= What to produce =
Take the entries below and reproduce them word for word.

*** Supplied entries ***

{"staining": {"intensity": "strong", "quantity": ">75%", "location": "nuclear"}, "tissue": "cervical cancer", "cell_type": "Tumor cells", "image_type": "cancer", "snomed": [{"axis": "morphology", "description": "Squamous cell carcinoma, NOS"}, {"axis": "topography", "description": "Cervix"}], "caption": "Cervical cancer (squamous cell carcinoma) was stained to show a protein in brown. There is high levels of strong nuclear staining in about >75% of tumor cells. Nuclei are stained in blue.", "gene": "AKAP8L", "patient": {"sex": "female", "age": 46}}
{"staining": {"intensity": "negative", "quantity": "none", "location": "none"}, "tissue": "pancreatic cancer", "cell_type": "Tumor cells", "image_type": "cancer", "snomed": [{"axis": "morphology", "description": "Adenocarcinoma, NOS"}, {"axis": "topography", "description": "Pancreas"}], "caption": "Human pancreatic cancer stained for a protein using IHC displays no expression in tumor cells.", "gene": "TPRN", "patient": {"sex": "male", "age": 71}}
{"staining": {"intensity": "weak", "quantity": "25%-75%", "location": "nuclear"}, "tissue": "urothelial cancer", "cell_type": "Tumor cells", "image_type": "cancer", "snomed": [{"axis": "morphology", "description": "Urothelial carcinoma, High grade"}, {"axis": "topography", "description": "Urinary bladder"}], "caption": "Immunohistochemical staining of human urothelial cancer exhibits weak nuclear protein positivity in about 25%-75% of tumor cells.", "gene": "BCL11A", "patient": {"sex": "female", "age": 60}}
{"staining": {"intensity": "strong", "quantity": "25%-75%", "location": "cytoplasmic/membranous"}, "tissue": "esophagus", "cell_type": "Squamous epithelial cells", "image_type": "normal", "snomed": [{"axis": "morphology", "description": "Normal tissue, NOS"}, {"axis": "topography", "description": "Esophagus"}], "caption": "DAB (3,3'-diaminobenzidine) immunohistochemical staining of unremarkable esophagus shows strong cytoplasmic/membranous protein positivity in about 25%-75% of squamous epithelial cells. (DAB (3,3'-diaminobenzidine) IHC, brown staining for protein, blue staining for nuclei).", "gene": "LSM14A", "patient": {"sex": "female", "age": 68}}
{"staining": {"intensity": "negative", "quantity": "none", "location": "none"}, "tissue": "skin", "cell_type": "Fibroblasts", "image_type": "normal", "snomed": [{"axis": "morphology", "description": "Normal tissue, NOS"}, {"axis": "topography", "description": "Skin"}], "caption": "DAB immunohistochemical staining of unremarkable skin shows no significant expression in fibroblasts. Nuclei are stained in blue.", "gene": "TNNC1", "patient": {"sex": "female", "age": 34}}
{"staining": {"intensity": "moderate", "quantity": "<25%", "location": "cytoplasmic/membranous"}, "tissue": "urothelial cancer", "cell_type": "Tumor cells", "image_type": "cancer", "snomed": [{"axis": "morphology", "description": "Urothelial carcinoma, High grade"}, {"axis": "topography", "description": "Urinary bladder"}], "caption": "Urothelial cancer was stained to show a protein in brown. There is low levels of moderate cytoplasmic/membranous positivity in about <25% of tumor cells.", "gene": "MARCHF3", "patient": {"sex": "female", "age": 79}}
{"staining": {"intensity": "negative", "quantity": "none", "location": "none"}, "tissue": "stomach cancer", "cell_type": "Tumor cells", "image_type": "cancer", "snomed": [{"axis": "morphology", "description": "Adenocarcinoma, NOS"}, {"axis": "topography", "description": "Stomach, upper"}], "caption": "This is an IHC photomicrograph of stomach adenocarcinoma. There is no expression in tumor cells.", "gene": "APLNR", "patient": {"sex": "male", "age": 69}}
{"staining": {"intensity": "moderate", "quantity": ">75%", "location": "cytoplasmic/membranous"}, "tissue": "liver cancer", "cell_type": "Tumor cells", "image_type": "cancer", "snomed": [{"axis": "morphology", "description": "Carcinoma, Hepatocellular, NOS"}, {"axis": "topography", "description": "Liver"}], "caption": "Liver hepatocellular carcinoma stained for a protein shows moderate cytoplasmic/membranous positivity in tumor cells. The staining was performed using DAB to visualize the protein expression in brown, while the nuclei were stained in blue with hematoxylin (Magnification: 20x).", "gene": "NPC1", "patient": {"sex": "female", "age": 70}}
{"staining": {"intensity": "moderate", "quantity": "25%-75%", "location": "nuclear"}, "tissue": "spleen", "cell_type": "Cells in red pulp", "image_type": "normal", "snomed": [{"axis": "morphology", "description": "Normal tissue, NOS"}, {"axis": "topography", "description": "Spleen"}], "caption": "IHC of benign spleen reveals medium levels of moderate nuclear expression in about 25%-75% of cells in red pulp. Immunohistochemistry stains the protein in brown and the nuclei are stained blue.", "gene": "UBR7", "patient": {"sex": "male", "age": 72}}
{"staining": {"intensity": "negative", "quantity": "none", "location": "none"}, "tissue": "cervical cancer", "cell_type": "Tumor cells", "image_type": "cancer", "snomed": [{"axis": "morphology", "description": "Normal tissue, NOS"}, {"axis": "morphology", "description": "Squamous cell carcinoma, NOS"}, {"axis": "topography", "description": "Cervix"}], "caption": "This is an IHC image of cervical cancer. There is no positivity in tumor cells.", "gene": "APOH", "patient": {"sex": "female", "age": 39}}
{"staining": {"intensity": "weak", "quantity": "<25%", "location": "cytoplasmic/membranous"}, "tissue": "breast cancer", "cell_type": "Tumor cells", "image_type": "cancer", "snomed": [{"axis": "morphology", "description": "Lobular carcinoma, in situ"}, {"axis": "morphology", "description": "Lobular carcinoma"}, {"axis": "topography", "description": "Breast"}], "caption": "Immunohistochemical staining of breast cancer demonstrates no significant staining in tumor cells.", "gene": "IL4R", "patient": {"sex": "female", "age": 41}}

*** End of Supplied entries ***

= Solution to the exercise =
{"staining": {"intensity": "strong", "quantity": ">75%", "location": "nuclear"}, "tissue": "cervical cancer", "cell_type": "Tumor cells", "image_type": "cancer", "snomed": [{"axis": "morphology", "description": "Squamous cell carcinoma, NOS"}, {"axis": "topography", "description": "Cervix"}], "caption": "Cervical cancer (squamous cell carcinoma) was stained to show a protein in brown. There is high levels of strong nuclear staining in about >75% of tumor cells. Nuclei are stained in blue.", "gene": "AKAP8L", "patient": {"sex": "female", "age": 46}}
{"staining": {"intensity": "negative", "quantity": "none", "location": "none"}, "tissue": "pancreatic cancer", "cell_type": "Tumor cells", "image_type": "cancer", "snomed": [{"axis": "morphology", "description": "Adenocarcinoma, NOS"}, {"axis": "topography", "description": "Pancreas"}], "caption": "Human pancreatic cancer stained for a protein using IHC displays no expression in tumor cells.", "gene": "TPRN", "patient": {"sex": "male", "age": 71}}
{"staining": {"intensity": "weak", "quantity": "25%-75%", "location": "nuclear"}, "tissue": "urothelial cancer", "cell_type": "Tumor cells", "image_type": "cancer", "snomed": [{"axis": "morphology", "description": "Urothelial carcinoma, High grade"}, {"axis": "topography", "description": "Urinary bladder"}], "caption": "Immunohistochemical staining of human urothelial cancer exhibits weak nuclear protein positivity in about 25%-75% of tumor cells.", "gene": "BCL11A", "patient": {"sex": "female", "age": 60}}
{"staining": {"intensity": "strong", "quantity": "25%-75%", "location": "cytoplasmic/membranous"}, "tissue": "esophagus", "cell_type": "Squamous epithelial cells", "image_type": "normal", "snomed": [{"axis": "morphology", "description": "Normal tissue, NOS"}, {"axis": "topography", "description": "Esophagus"}], "caption": "DAB (3,3'-diaminobenzidine) immunohistochemical staining of unremarkable esophagus shows strong cytoplasmic/membranous protein positivity in about 25%-75% of squamous epithelial cells. (DAB (3,3'-diaminobenzidine) IHC, brown staining for protein, blue staining for nuclei).", "gene": "LSM14A", "patient": {"sex": "female", "age": 68}}
{"staining": {"intensity": "negative", "quantity": "none", "location": "none"}, "tissue": "skin", "cell_type": "Fibroblasts", "image_type": "normal", "snomed": [{"axis": "morphology", "description": "Normal tissue, NOS"}, {"axis": "topography", "description": "Skin"}], "caption": "DAB immunohistochemical staining of unremarkable skin shows no significant expression in fibroblasts. Nuclei are stained in blue.", "gene": "TNNC1", "patient": {"sex": "female", "age": 34}}
{"staining": {"intensity": "moderate", "quantity": "<25%", "location": "cytoplasmic/membranous"}, "tissue": "urothelial cancer", "cell_type": "Tumor cells", "image_type": "cancer", "snomed": [{"axis": "morphology", "description": "Urothelial carcinoma, High grade"}, {"axis": "topography", "description": "Urinary bladder"}], "caption": "Urothelial cancer was stained to show a protein in brown. There is low levels of moderate cytoplasmic/membranous positivity in about <25% of tumor cells.", "gene": "MARCHF3", "patient": {"sex": "female", "age": 79}}
{"staining": {"intensity": "negative", "quantity": "none", "location": "none"}, "tissue": "stomach cancer", "cell_type": "Tumor cells", "image_type": "cancer", "snomed": [{"axis": "morphology", "description": "Adenocarcinoma, NOS"}, {"axis": "topography", "description": "Stomach, upper"}], "caption": "This is an IHC photomicrograph of stomach adenocarcinoma. There is no expression in tumor cells.", "gene": "APLNR", "patient": {"sex": "male", "age": 69}}
{"staining": {"intensity": "moderate", "quantity": ">75%", "location": "cytoplasmic/membranous"}, "tissue": "liver cancer", "cell_type": "Tumor cells", "image_type": "cancer", "snomed": [{"axis": "morphology", "description": "Carcinoma, Hepatocellular, NOS"}, {"axis": "topography", "description": "Liver"}], "caption": "Liver hepatocellular carcinoma stained for a protein shows moderate cytoplasmic/membranous positivity in tumor cells. The staining was performed using DAB to visualize the protein expression in brown, while the nuclei were stained in blue with hematoxylin (Magnification: 20x).", "gene": "NPC1", "patient": {"sex": "female", "age": 70}}
{"staining": {"intensity": "moderate", "quantity": "25%-75%", "location": "nuclear"}, "tissue": "spleen", "cell_type": "Cells in red pulp", "image_type": "normal", "snomed": [{"axis": "morphology", "description": "Normal tissue, NOS"}, {"axis": "topography", "description": "Spleen"}], "caption": "IHC of benign spleen reveals medium levels of moderate nuclear expression in about 25%-75% of cells in red pulp. Immunohistochemistry stains the protein in brown and the nuclei are stained blue.", "gene": "UBR7", "patient": {"sex": "male", "age": 72}}
{"staining": {"intensity": "negative", "quantity": "none", "location": "none"}, "tissue": "cervical cancer", "cell_type": "Tumor cells", "image_type": "cancer", "snomed": [{"axis": "morphology", "description": "Normal tissue, NOS"}, {"axis": "morphology", "description": "Squamous cell carcinoma, NOS"}, {"axis": "topography", "description": "Cervix"}], "caption": "This is an IHC image of cervical cancer. There is no positivity in tumor cells.", "gene": "APOH", "patient": {"sex": "female", "age": 39}}
{"staining": {"intensity": "weak", "quantity": "<25%", "location": "cytoplasmic/membranous"}, "tissue": "breast cancer", "cell_type": "Tumor cells", "image_type": "cancer", "snomed": [{"axis": "morphology", "description": "Lobular carcinoma, in situ"}, {"axis": "morphology", "description": "Lobular carcinoma"}, {"axis": "topography", "description": "Breast"}], "caption": "Immunohistochemical staining of breast cancer demonstrates no significant staining in tumor cells.", "gene": "IL4R", "patient": {"sex": "female", "age": 41}}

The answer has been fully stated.